* **Aim of the task**:
Pull out every line of the listing below where "Sakarya" appears.

* **Exercise inputs**:
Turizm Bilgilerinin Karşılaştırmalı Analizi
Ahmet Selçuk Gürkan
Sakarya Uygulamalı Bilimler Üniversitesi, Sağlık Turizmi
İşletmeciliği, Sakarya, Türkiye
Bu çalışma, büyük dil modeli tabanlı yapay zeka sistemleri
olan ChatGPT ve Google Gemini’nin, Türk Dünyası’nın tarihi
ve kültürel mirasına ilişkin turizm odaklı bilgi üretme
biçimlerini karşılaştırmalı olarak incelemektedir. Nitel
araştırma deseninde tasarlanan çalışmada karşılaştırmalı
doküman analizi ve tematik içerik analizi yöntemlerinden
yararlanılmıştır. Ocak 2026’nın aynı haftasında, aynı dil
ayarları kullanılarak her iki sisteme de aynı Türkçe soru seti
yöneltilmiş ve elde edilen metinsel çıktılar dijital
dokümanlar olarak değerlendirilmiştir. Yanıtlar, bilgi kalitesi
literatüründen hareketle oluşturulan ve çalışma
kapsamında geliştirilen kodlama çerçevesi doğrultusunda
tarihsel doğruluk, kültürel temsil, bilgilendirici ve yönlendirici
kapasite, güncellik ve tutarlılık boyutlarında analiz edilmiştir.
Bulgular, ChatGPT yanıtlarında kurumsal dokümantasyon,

* **Task solution**:
Sakarya Uygulamalı Bilimler Üniversitesi, Sağlık Turizmi
İşletmeciliği, Sakarya, Türkiye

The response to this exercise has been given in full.